The word chilled his skin in spite of the guardian’s gift.

“Our people are but one of many,” Ka’Inari continued. “In my travels I came to see and know this firsthand. There are darker shadows than fair-skin empires, more terrible enemies than tribes or even spirits gone mad. On the far side of the world, I saw visions of things-to-come. Hope for our people rests in fighting the shadows, in standing with the Goddess, in wielding the mantle of the spirits’ magic for her cause.”

“I will not allow our people to be drawn into fair-skin wars,” Arak’Jur said. “If it takes shedding my Arak name, becoming Sa’Shem, and defying the spirits’ will, I will do it.”

Ka’Inari shook his head. His eyes were full of sadness.

“That is not your path,” Ka’Inari said. “The spirits have shown me what they demand of you.
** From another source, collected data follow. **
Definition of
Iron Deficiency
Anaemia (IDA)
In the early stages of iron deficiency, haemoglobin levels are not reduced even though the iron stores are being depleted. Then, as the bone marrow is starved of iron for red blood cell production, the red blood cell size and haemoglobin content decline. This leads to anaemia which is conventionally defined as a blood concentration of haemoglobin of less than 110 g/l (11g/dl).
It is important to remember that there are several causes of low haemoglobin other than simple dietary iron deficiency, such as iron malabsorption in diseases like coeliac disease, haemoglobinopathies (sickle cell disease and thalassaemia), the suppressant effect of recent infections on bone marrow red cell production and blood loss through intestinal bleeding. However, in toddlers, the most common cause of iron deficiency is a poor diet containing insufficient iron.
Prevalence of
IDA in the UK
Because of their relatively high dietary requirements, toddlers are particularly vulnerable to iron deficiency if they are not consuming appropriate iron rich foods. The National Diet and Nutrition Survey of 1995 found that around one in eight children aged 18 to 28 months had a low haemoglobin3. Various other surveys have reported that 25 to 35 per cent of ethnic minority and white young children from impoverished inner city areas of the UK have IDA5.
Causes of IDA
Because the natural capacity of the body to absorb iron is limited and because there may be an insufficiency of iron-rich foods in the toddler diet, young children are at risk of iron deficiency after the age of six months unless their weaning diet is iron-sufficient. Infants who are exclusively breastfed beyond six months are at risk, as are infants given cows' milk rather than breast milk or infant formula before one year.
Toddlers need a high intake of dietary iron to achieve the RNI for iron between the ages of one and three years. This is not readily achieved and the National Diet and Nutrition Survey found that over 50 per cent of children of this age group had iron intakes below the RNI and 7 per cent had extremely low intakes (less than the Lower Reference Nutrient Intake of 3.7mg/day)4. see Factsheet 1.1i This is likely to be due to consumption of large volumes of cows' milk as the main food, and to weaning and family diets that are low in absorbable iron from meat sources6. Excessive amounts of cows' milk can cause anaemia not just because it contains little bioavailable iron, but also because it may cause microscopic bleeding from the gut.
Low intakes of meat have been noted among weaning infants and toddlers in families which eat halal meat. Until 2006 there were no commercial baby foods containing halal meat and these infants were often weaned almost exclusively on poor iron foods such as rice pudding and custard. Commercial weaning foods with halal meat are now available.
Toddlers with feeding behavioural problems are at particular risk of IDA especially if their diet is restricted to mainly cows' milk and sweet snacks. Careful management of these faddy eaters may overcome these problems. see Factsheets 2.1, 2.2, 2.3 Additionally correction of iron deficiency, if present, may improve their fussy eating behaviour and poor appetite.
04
And of you.” He said the last to Corenna, the sadness taking on new meaning as the shaman cast a glance between them.

“No,” Corenna said. “Kirighra set me an impossible task. I’ve refused it.”
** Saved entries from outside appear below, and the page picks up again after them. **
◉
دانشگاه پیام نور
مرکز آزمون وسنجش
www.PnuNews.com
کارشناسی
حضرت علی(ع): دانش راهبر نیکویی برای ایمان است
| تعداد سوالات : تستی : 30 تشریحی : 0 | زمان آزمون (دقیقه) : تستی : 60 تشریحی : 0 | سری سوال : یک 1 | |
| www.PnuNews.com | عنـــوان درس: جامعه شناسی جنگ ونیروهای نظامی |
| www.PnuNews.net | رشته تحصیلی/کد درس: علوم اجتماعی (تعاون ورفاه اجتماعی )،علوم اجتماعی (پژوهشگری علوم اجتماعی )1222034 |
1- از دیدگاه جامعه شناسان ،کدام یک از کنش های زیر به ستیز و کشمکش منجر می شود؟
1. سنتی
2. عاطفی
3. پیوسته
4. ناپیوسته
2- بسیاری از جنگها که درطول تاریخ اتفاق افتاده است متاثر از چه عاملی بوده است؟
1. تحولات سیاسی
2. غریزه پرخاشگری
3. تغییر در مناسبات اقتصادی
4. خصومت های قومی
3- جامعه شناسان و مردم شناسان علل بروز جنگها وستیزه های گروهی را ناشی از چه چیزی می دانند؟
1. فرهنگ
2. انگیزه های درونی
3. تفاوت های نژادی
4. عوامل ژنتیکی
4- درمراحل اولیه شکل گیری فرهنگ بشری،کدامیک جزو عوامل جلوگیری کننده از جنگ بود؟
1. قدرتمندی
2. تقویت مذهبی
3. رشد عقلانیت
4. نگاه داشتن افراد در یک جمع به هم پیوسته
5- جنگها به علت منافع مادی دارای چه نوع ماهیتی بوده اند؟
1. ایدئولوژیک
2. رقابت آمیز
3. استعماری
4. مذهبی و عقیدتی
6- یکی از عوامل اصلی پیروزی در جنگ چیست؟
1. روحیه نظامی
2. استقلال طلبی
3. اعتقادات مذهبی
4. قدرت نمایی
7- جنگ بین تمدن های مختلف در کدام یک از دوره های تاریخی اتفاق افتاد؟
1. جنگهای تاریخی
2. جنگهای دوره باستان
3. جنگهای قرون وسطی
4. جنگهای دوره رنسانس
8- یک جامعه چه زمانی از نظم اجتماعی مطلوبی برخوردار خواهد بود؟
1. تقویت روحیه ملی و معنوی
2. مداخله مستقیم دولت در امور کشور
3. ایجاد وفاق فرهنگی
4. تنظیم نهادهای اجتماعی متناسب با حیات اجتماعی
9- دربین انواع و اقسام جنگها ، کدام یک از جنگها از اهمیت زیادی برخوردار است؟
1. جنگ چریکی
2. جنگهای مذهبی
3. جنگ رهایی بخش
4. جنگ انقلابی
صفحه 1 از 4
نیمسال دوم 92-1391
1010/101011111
The shaman nodded. “I’ve seen this course, and the pain it has caused you. But you are not alone in being chosen, Corenna of the Ranasi.”

Arak’Jur waited, taking every word from the shaman as a blow. He knew what was coming; he’d seen the visions in the cave atop Adan’Hai’Tyat.

“Mountain has chosen you, Arak’Jur,” Ka’Inari said. “They demand peace, through culling the warlords and tyrants of the world.”

“No,” Corenna said again. “We won’t leave our son.”

“It is what the spirits demand, if you seek ascension,” Ka’Inari said.

“Then I don’t,” Corenna said. “And Arak’Jur doesn’t. We will remain here, defending this alliance from threats as we have always done. We will raise our son in peace, far from fair-skin wars and the concerns of other tribes.”

Ka’Inari met his eyes while Corenna spoke, and he could have struck the shaman, for driving to the heart of the choice he’d already made, though he hadn’t known it before that moment. Ad-Shi had shown him the world in darkness, covered by ash and poison. A world where thousands died in fire and gas, driven belowground under a blackened sky. A world he would spare his son, at any price. It tore his heart from his chest, but he could not walk the path of peace in the face of war and terror.

“I will go,” he said. “I will follow the spirits’ path, wherever it leads.”

Corenna turned to him with shocked eyes, cradling Kar’Doren as though now she alone sheltered him from a hostile world. The image burned in his memory, searing him with guilt and pain.

“To the fair-skins’ city, then,” Ka’Inari said. “To Erris d’Arrent, and a reckoning with her enemies.”

Another vision came as Ka’Inari spoke the name, a memory from Adan’Hai’Tyat. Erris d’Arrent. That was his purpose: to kill those who meant to bring war into the world. Corenna’s pain, the renewed spark between them, and their shared love for Kar’Doren all faded against the enormity of his task. But it was his burden to bear, and he meant to see it through, whatever the cost.

“South, then,” he said, ignoring the hurt in Corenna’s eyes. “Without delay.”